DATA:
======

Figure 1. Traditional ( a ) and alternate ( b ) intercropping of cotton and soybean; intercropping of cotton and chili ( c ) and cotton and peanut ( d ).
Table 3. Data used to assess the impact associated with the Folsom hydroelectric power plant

======

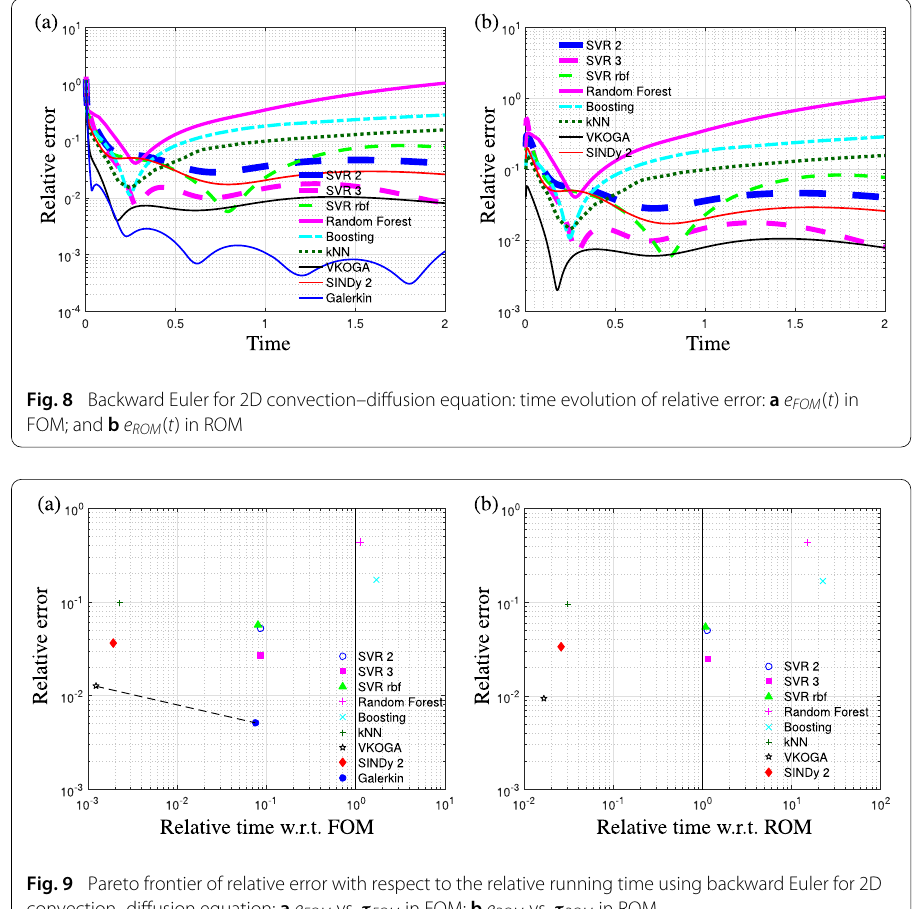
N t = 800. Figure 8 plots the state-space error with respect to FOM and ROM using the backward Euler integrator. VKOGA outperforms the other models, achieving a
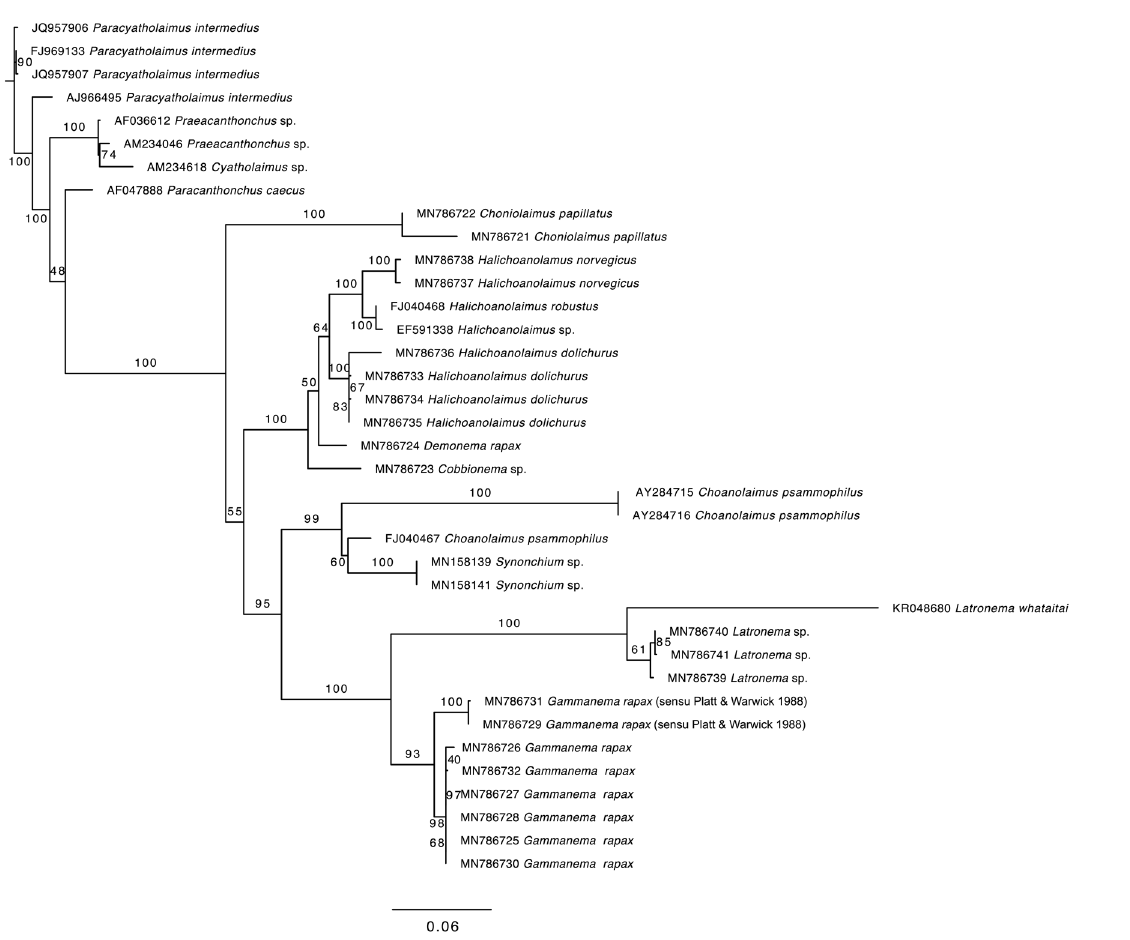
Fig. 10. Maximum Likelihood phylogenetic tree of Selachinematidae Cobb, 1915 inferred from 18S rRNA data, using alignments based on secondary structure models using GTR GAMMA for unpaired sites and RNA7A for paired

======

TASK TO CARRY OUT: Return each line of the material above in which the string "with" appears.

EXERCISE ANSWER:
Table 3. Data used to assess the impact associated with the Folsom hydroelectric power plant
N t = 800. Figure 8 plots the state-space error with respect to FOM and ROM using the backward Euler integrator. VKOGA outperforms the other models, achieving a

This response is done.